“Musicians should never forget that we’re blessed.We have a special gift that people can enjoy through us. We’ve had the good fortune to receive this and pass it along to others.” —Ed Thigpen
Drummer, Ed Thigpen, who died a few years ago, performed with some true jazz greats, particularly pianist’s Billy Taylor and Oscar Peterson. While I never met Ed, or heard him perform in person, I remember listening to him on records as I was growing up. He had a great sense of swing. And, as the above quotes illustrates, a great spirit with a sense of purpose in sharing his music as a blessing.
I’m continuing to review some of my journal entries from several years ago. I thought you might enjoy the following reflection written after performing at a fundraising event in Wilmington, Vermont for an organization called “Twice Blessed.”
It was not the usual Oîkos affair rooted in worship, but the music had a spiritual energy. “Twice Blessed” is a community thrift store that provides goods and services (at low cost) to help those in need. We were playing to raise funds to help the organization continue to provide financial help where it was needed most. The irony of the fundraiser was that it took place at exactly the time when the US banking and financial system seemed in terminal meltdown. (Looking back, who would have guessed the financial turmoil that would ensue?). And, who do you suppose was in the audience? None other than Alan Greenspan (who had recently retired as Chair of the Federal Reserve).
I didn’t know he was in the audience while I was playing and only found out after the gig. So, I never had the chance to get his opinion on the economic catastrophe taking place at that very moment. Not that I would have understood a word he might have said. Economics to me might as well be rocket science.

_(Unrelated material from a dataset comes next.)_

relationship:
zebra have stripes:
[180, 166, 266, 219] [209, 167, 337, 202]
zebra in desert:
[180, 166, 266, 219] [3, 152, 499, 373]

So, a further irony was that on my four-hour drive back to Lake Winnipesauke where I was vacationing, I thought about economy.

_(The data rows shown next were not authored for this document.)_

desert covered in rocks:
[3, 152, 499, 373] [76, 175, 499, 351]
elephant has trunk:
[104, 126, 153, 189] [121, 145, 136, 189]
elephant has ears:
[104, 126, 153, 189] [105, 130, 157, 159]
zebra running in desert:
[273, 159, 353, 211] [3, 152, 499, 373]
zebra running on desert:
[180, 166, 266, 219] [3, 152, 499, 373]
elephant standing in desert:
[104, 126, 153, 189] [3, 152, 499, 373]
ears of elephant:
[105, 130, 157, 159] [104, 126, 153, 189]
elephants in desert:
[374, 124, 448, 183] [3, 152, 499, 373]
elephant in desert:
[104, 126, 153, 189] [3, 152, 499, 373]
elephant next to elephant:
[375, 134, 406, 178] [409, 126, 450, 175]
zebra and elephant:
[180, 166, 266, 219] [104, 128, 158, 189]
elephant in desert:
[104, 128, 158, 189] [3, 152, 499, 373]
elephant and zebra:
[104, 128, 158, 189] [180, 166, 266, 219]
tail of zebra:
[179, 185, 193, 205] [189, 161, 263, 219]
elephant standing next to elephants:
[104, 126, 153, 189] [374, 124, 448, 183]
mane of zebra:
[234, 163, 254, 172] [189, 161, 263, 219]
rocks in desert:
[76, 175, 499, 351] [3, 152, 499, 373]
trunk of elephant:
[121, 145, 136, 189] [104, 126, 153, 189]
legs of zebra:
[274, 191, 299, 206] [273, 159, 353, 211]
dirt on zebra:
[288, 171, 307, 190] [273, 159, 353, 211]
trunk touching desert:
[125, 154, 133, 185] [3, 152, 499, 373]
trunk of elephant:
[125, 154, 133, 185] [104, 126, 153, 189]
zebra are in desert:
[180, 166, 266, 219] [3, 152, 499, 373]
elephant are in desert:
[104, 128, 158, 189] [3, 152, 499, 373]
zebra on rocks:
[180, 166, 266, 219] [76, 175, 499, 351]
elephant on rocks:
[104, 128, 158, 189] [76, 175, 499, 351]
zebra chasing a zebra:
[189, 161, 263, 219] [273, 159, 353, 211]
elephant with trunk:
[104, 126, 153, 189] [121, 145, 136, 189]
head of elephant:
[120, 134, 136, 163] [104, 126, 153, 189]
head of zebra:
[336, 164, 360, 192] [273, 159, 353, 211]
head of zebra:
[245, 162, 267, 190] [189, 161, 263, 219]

The name of my band, Oîkos, is derived from the Greek—literally, a house or abode where one makes a home. It is the root for some very significant words: ecumenism, ecology, and economy. Used in a biblical sense, the “economic” sense of oîkos is most often translated as stewardship—one who manages a household, a steward unto whom much responsibility is entrusted.
So the name of my musical endeavor is, at its very core, an affirmation that the music we create is no mindless, frivolous thing, but a responsibility entrusted by our Muse. The very act of engaging in the creative enterprise of spontaneous composition is not for the faint of heart. It is an act of faith—faith that the music is grounded and supported by the ensemble and has something of value to offer to the listener and, might I add, to God. It is an act of stewardship—nurturing a creative impulse, making oneself completely open to the moment to share a creative vision, which is a deeply spiritual undertaking.
So economics has everything to do with music, a realization that what we play is a gift, an offering of stewardship to the Creator.
I had heard that Alan Greenspan started off as a music major and played tenor saxophone when he was young, and has picked up his horn again and is jamming in southern Vermont. I doubt whether our paths will cross again, but if so I’d very much like to ask his economic advice regarding the “economy” of improvisation—sharing the gift of our musical blessings.